Frisky & Mannish
Real name:Laura Corcoran and Matthew Jones
Musical comedy cabaret double act who formed at Oxford University in March 2008 and are now based in London.
Nominated for best music and variety act at the 2010 Chortle awards.
Frisky & Mannish Videos
A Frisky and Mannish Christmas
Christmas just got a little bit camper, thanks to Frisky And Mannish.
Though still so fresh on the circuit they can take part in Hackney Empire’s new act final next month, this deliciously ballsy cabaret duo can already (nearly) fill a West End theatre on the strength of their name, thanks largely to their career-making Edinburgh run.
This festive extravaganza entwined their spirited and twisted musical numbers with guest stars popping round, evoking unfortunate echoes of Noel’s House Party. And while the result took some time to find its feet, the second half was as joyful a musical celebration of the extravagance of Christmas as you’ll find anywhere. Who needs the choir of King’s College Cambridge when you’ve a fey piano player and a bolshy diva?
The dynamic duo were not actually the hosts of their own party. That honour went to Des O’Connor, an act whose billing will forever be: ‘No, not that one’. O’Connor the younger is a great MC, flamboyant yet formal, with the RP intonation of Nicholas Parsons, but with self-awareness, and an affable ability to rouse a rabble when needed.
He’s also a mean ukulele player, although the ditties he sang had the air of smug tweeness of a dated intimate revue, right down to the predicable swerving away from rhyming ‘luck’ with the word everyone’s thinking of. It’s easy on the ears, but the turn never zinged (zung?) on any of the repeated occasions he trotted it out.
Even F&M struggled to demonstrate their usual upbeat verve in the early stages, choosing carols and earnest Christmassy ballads over the more exuberant pop hits they usually parody. Frisky has an amazing voice, with such great power and range, she can and does belt out snippets of pretty much any pop song from over the decades, but in the early stages the pair lacked the inventive twists and juxtapositions that made them such a hit at the Fringe. Swapping a few lyrics and even doing a fairly straight cover version of Destiny Child’s ultra-materialistic 8 Days Of Christmas, just because it was ridiculous enough in the first place, seemed an under-use of their talents.
There were a couple of flourishes, especially their take on Baby It’s Cold Outside, with Mannish utterly uninterested in Frisky’s drunken advances, but the fun only really took off after the interval.
Then they reprised a couple of the greatest hits from their School Of Pop Edinburgh show, such as the sexed-up, Girls-Aloud-style nursery rhymes and the Pussycat Dolls as a bawdy end-of-pier turn. Later, their Lily Allen/Noel Coward double act performed an enjoyable new version of Fairytale Of New York, while highlight of their set was surely a brilliantly inspired reimagining of The Holly And The Ivy as a realty-style showdown: Christmas’s Next Top Foliage.
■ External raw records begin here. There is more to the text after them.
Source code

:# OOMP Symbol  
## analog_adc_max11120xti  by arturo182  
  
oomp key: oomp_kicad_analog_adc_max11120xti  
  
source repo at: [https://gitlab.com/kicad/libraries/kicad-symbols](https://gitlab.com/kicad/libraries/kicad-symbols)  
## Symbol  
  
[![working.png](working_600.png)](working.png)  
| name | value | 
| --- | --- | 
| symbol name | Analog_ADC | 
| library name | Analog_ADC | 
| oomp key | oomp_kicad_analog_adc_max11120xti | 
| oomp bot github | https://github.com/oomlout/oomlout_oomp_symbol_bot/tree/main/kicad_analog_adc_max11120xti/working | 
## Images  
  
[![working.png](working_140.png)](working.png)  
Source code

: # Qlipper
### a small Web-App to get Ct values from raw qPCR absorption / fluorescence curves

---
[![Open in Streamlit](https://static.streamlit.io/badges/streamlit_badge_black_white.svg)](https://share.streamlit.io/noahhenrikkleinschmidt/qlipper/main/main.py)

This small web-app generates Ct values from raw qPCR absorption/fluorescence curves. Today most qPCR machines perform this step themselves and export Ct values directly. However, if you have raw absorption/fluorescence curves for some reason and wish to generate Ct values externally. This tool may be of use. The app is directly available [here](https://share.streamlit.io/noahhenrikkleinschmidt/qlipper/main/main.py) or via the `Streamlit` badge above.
As for guest stars, the lithe Kalki Hula Girl adopted the persona of a drunken party-crasher to add some value to her talent, while the Puppini Sisters, the swell Forties-style close harmony trio, brought sled-loads of festive spirit to their perfectly old-fashioned vocals, proving real crowd-pleasers.
Shooting Stars regular Angelos Epithemiou’s downbeat ‘anti-comedy’ certainly brought contrast to the slick high-production of the rest of the night; shuffling on in Primark anorak and clutching his precious plastic bag.
He admits he only has three jokes which he must carefully ration, so extends his set by carefully drawing out the microphone, failing to banter with the audiences and generally looking uncomfortable on stage, exhaling loudly into the microphone after almost every sentence, like an awkward newbie.
While playing ‘dare’ with the audience’s patience can backfire – especially the finale played out to Mud’s Seventies hit The Cat Crept In, which he admits ‘drags on a bit’ – he did manage to pull off the right balance between embarrassment and laughs tonight.
And his actual material turns out to be rather fine, from the gags he doesn’t quite understand, to the muddled rant about environmental Armageddon. Glimpses of the impressive range of voices at the command of Epithemiou’s creator Renton Skinner add to the enjoyment of this distinctive character.
But the weirdest, and most wonderful, guest turn on the night came from Bruce Airhead. It’s impossible to do justice to his act in print – explaining that he climbs inside a giant balloon can’t hope to do it justice – but it is absurdly brilliant, with an impressively surprising finale. And when he stood there, just his head poking out from above the latex globe, he looked like nothing less a human bauble… how festive.
It echoed the spirit of inventive, spangly, silliness, performed with powerful élan, that epitomises Frisky and Mannish at their best. This show might not have been wholly consistent in that, but after the onslaught of playful high jinks in the second half, no one could mistake the party spirit in the cold winter’s air.